» TEXTO APRESENTADO
╭──
As barragens destinadas para o rio de Marañón, no Peru, com 1056 milhas (aproximadamente 2495 km), são um exemplo de preocupação no Amazonas, diz Opperman. Em 2011, o governo do Peru declarou a sua intenção em construir 20 barragens no canal principal do rio. A maior barragem, em Manseriche, poderá gerar até 7550 MW e inundaria cerca de 2000 milhas quadradas (aproximadamente 5200 quilómetros quadrados) de floresta. Seria uma barragem elevada com um reservatório muito grande, localizado no ponto mais baixo possível da bacia, conta Opperman. «Iria prender praticamente todos os sedimentos e nutrientes que entrassem no reservatório, que é responsável por uma grande quantidade de sedimentos no rio Amazonas.» O rio Marañón é considerado a mais importante fonte de alimentação do Amazonas.
╰──
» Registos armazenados
╭──
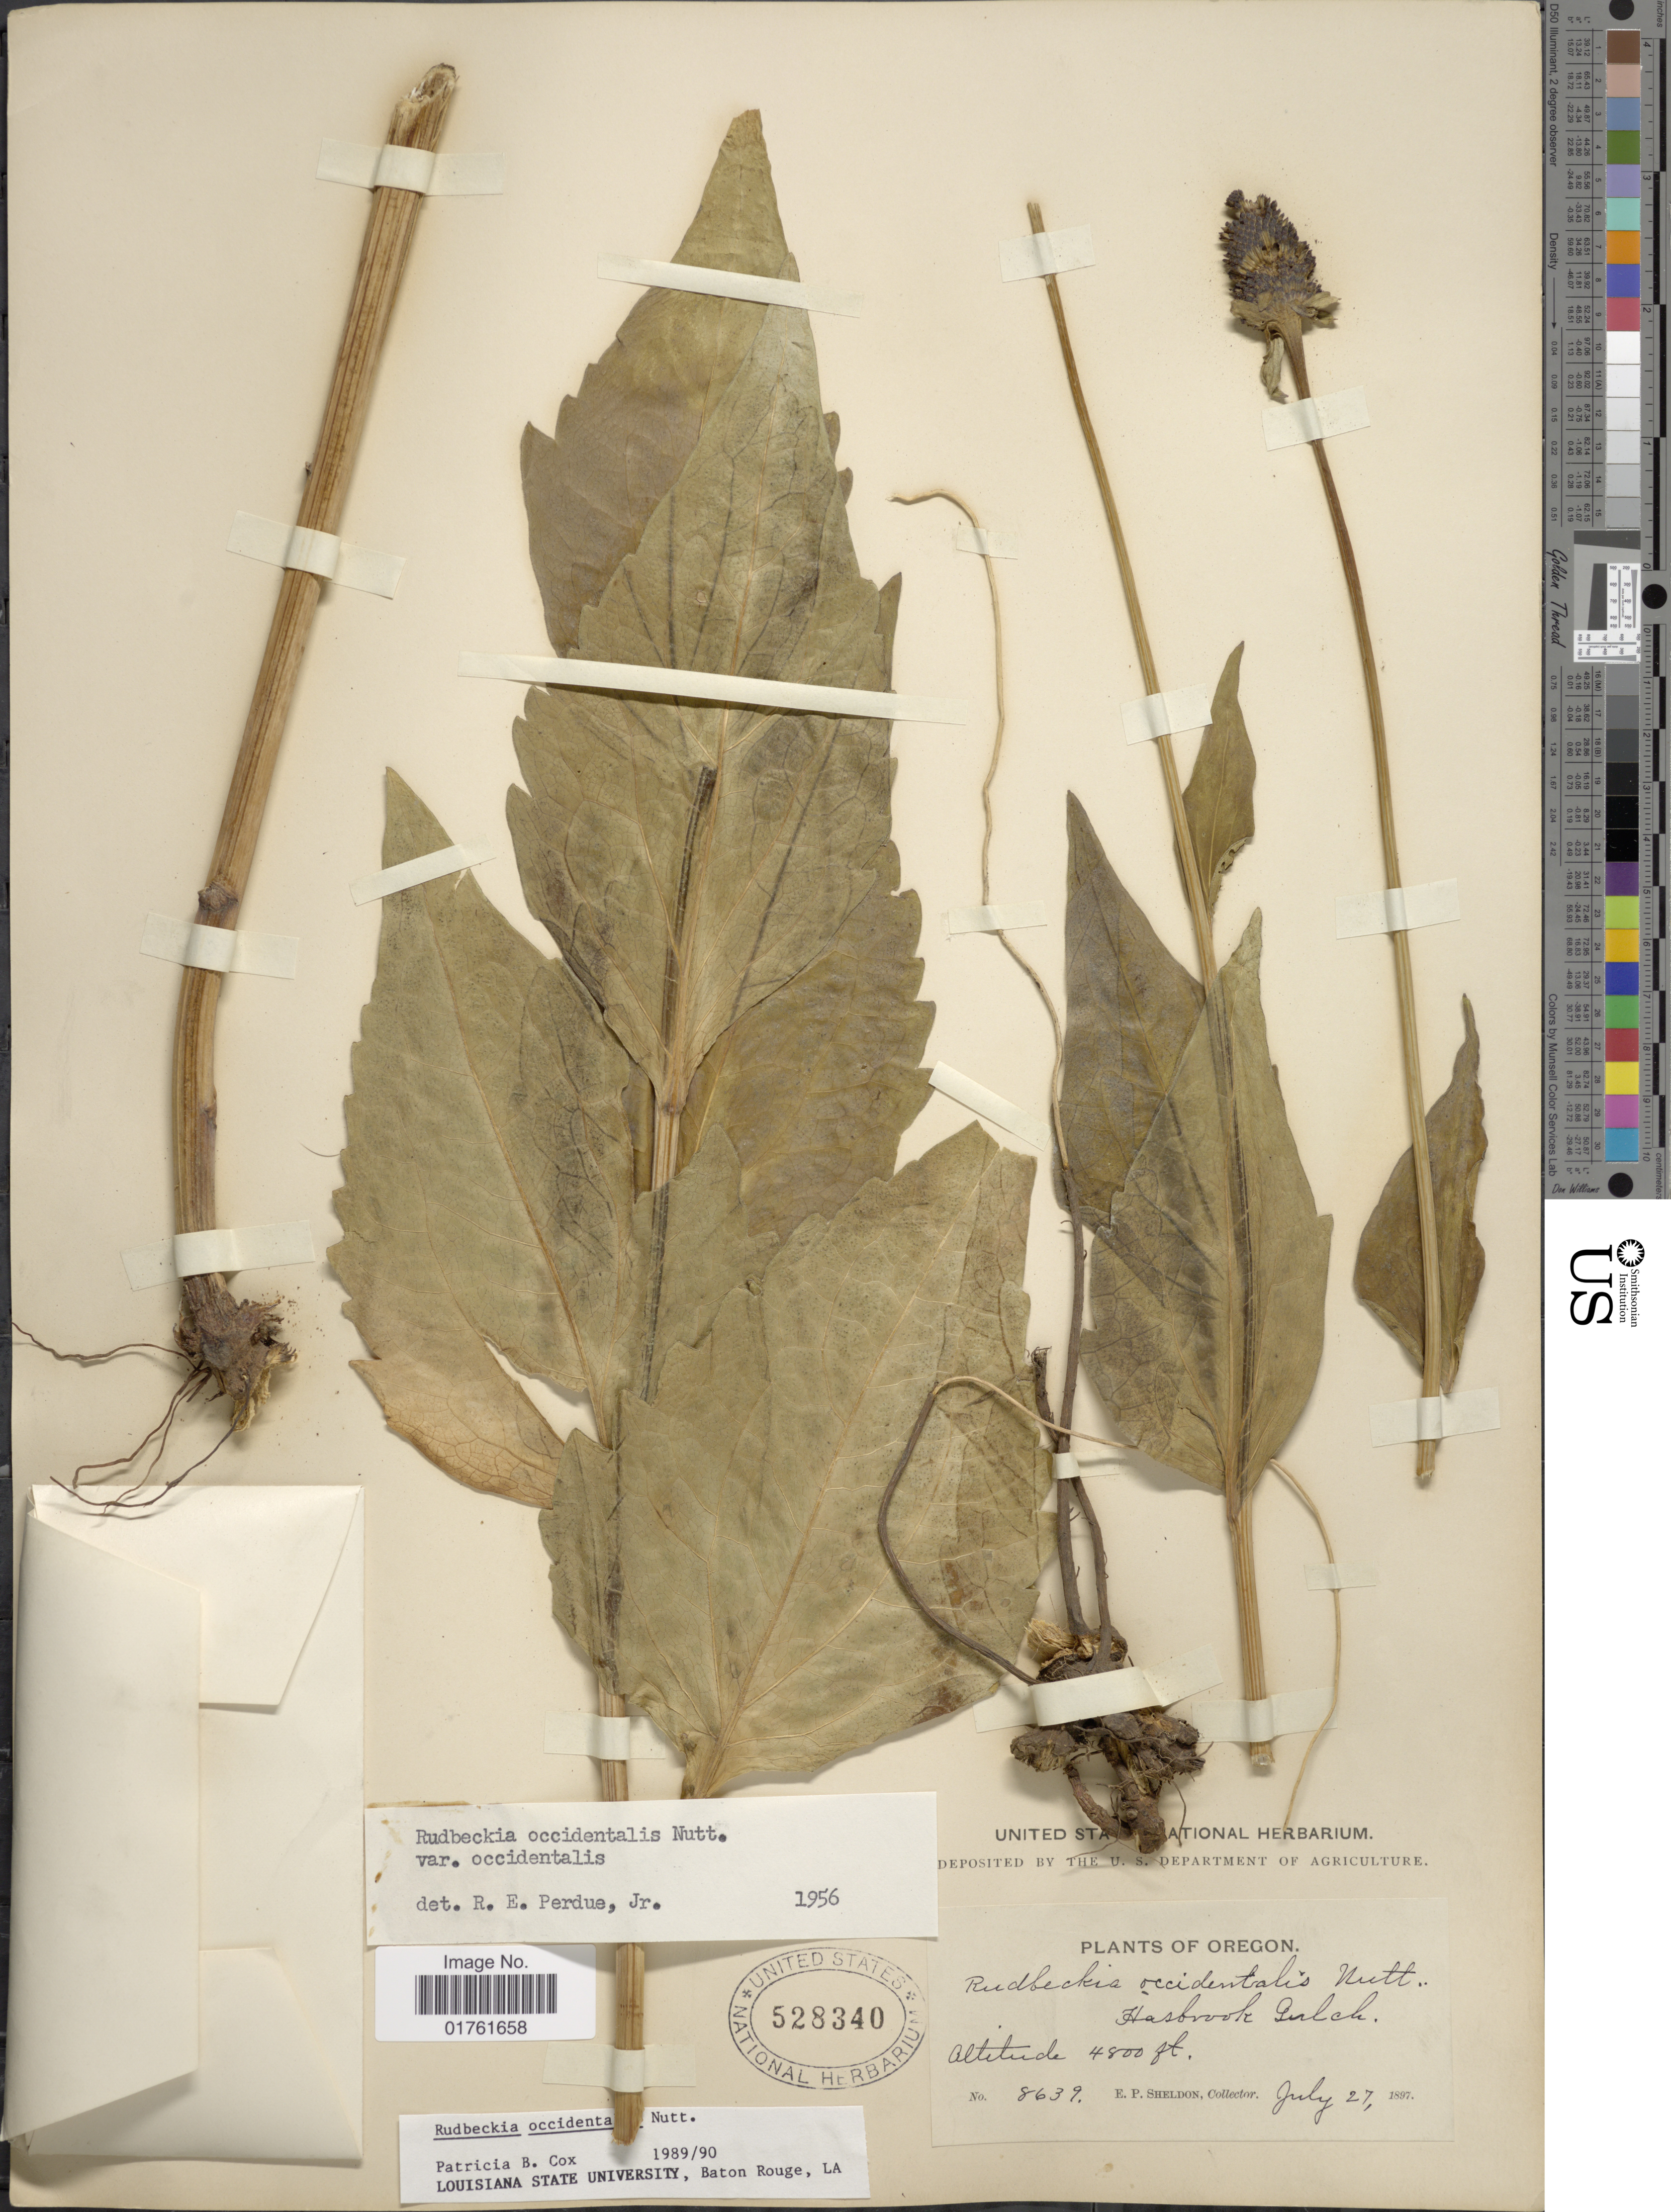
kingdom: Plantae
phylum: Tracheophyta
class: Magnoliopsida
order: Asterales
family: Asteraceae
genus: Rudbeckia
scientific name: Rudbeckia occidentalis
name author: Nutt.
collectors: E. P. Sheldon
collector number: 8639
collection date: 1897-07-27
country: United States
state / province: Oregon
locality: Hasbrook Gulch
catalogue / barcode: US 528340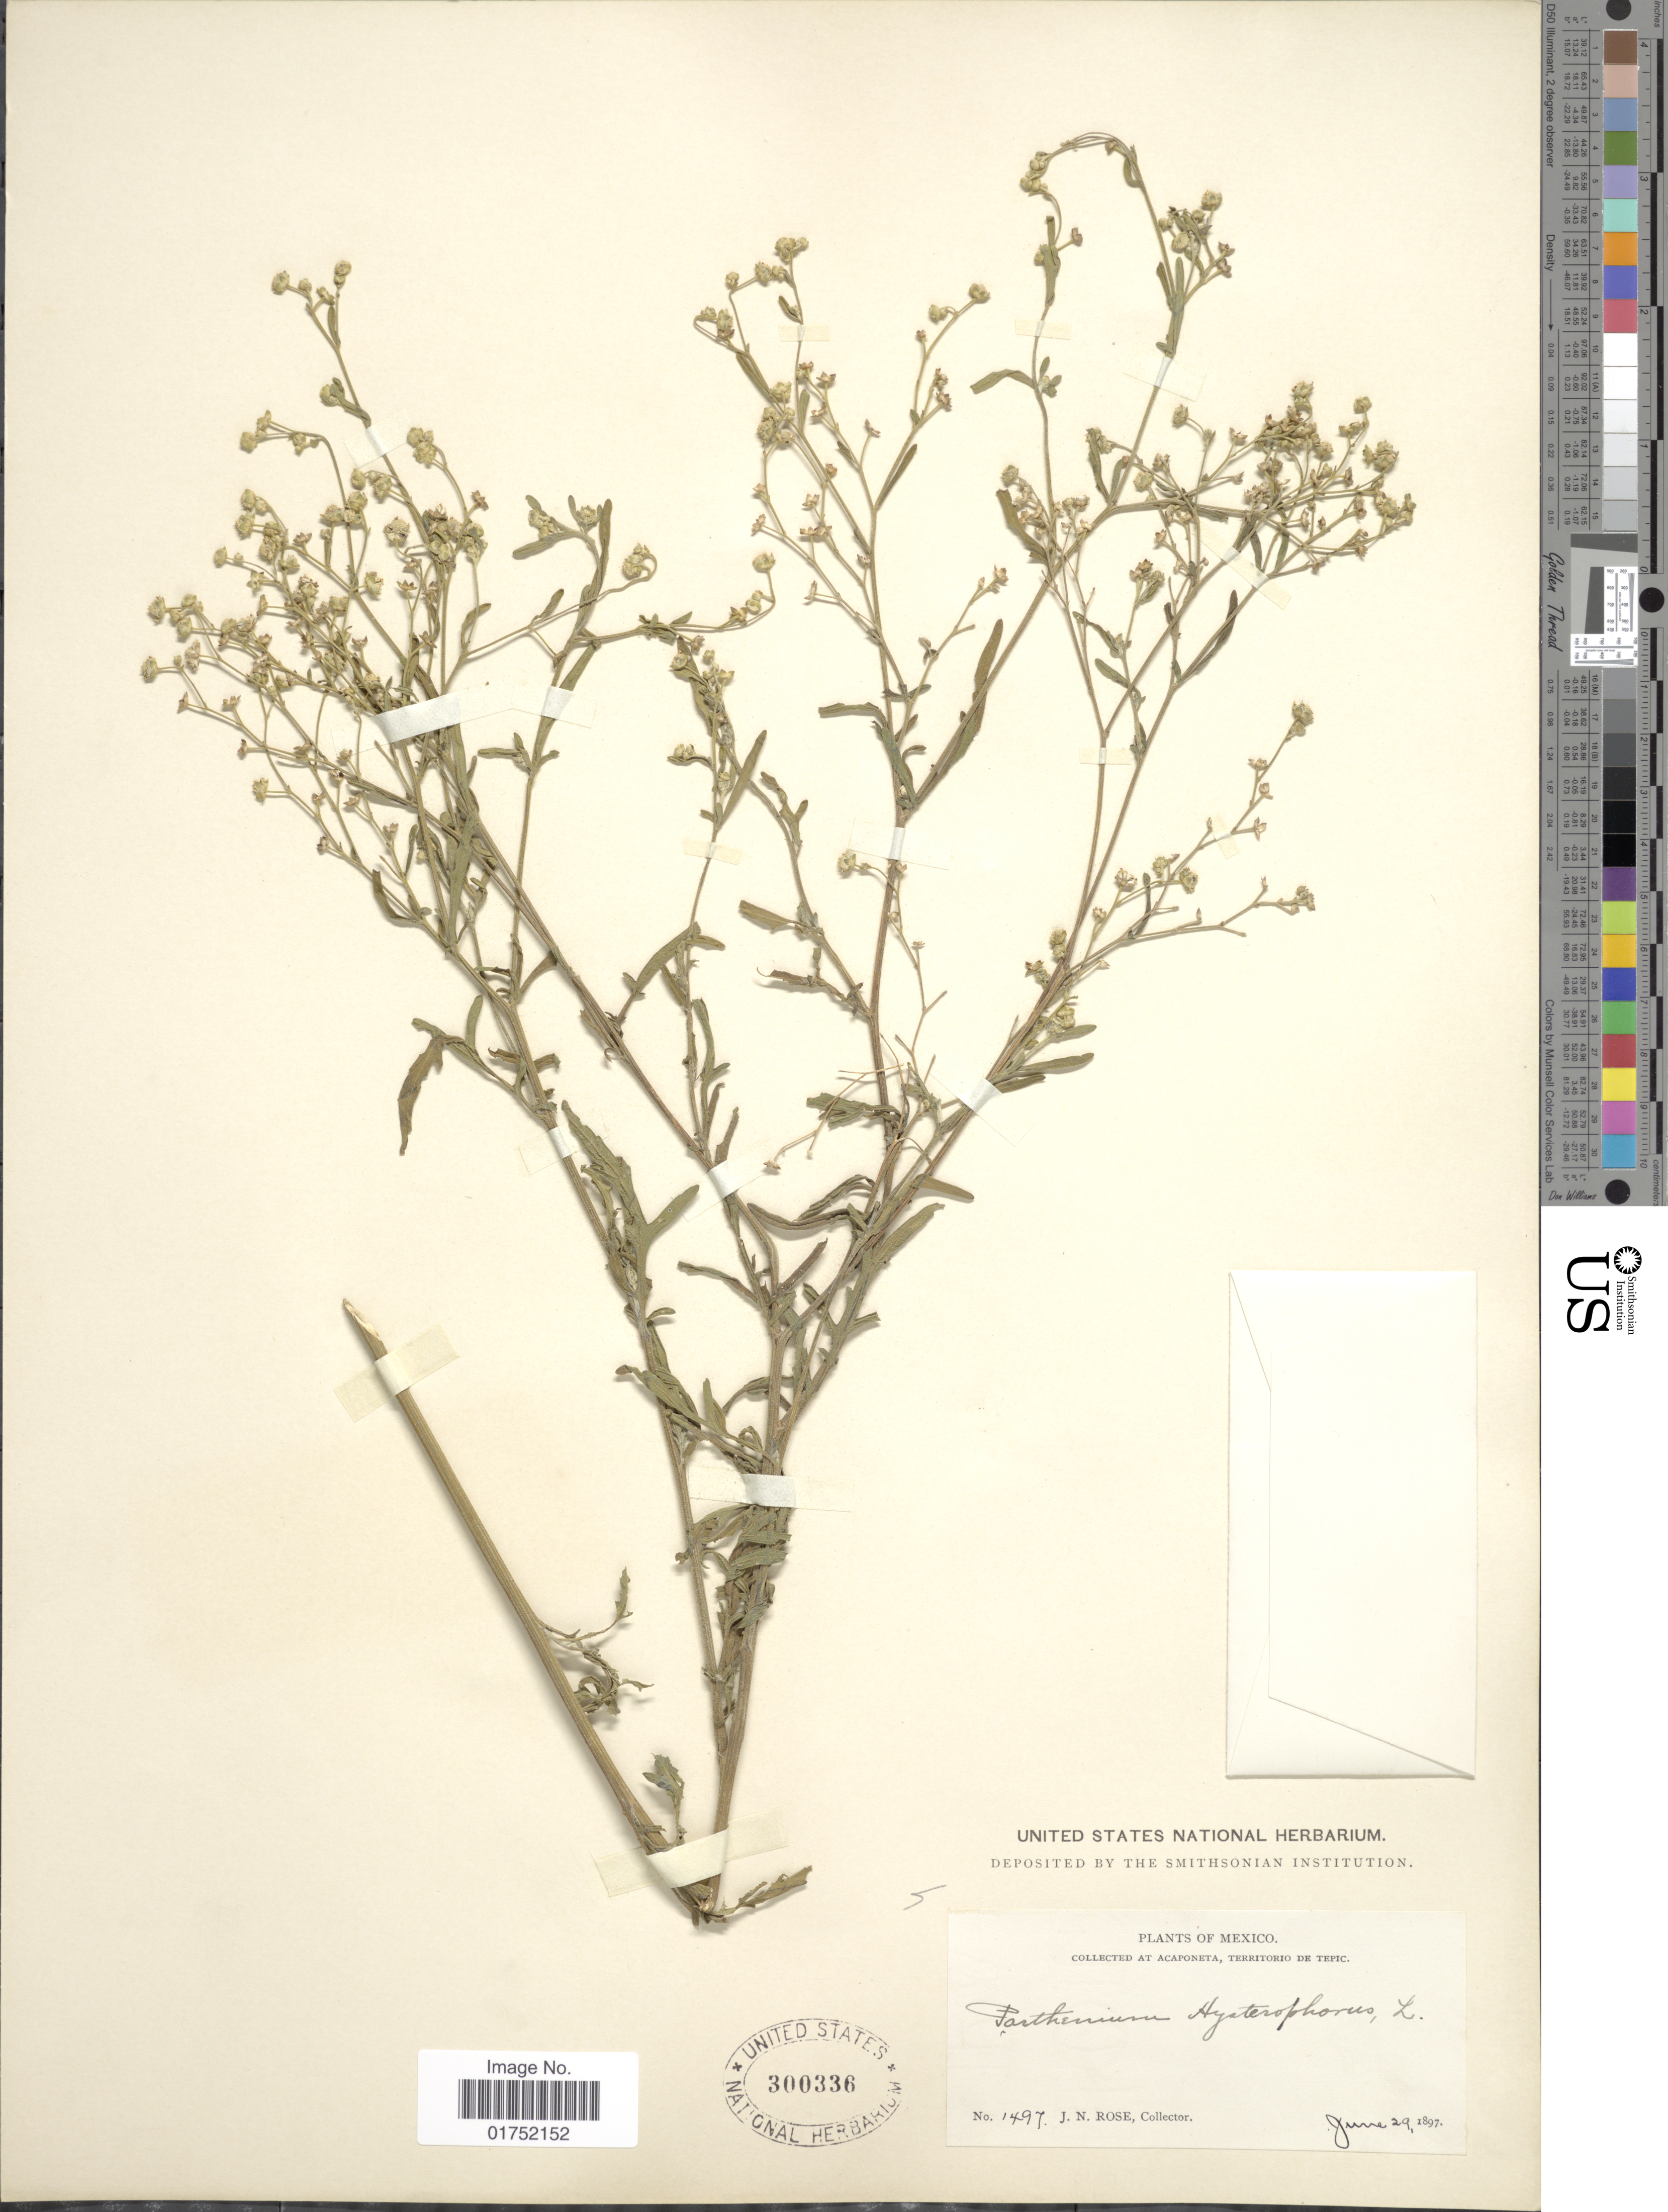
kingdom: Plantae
╰──
» EXERCÍCIOS
a: Reescreva em forma de lista o parágrafo do texto sobre as barragens no rio Marañón que começa por «As barragens destinadas», mantendo os factos principais.
b: Prossiga o texto sobre as barragens no rio Marañón a partir do ponto em que termina.
Os registos provêm de uma fonte diferente.

» RESPOSTAS DOS EXERCÍCIOS
a:
- As barragens previstas para o rio Marañón, no Peru, são um exemplo de preocupação no Amazonas, segundo Opperman.
- Em 2011, o governo peruano anunciou a intenção de construir 20 barragens no canal principal do rio.
- A maior, em Manseriche, poderia gerar até 7550 MW e inundaria cerca de 2000 milhas quadradas (aproximadamente 5200 km²) de floresta.
- Seria uma barragem elevada, com um reservatório muito grande, situada no ponto mais baixo possível da bacia.
- Reteria praticamente todos os sedimentos e nutrientes que entrassem no reservatório.
- O Marañón é considerado a mais importante fonte de alimentação do Amazonas.

b:
O rio Madeira, que passa pelo Peru, Bolívia e Brasil, oferece um contraste ligeiramente encorajador. O principal afluente do sul do Amazonas é um dos rios mais lamacentos do mundo, sendo este o responsável por metade da carga de sedimentos total do rio Amazonas. Atualmente em construção em Rondónia, no Brasil, o rio Madeira transporta 2,1 milhões de toneladas de sedimentos todos os dias.
A barragem de Jirau é do tipo a fio-de-água, o que significa que necessita de pouco ou quase nenhum armazenamento de água. As barragens tipo a fio-de-água, que são sujeitas a mudanças de fluxos sazonais, são consideradas ecologicamente menos prejudiciais do que as barragens que criam grandes reservatórios para abastecer um ano inteiro de fornecimento de água. A central de energia renovável de Jirau é a maior do mundo do seu tipo a ganhar o registo sob o programa. Mecanismo de Desenvolvimento Limpo (MDL) da ONU. O registo foi baseado numa variedade de fatores, desde a qualidade da água e erosão até ao impacto nos povos indígenas e biodiversidade.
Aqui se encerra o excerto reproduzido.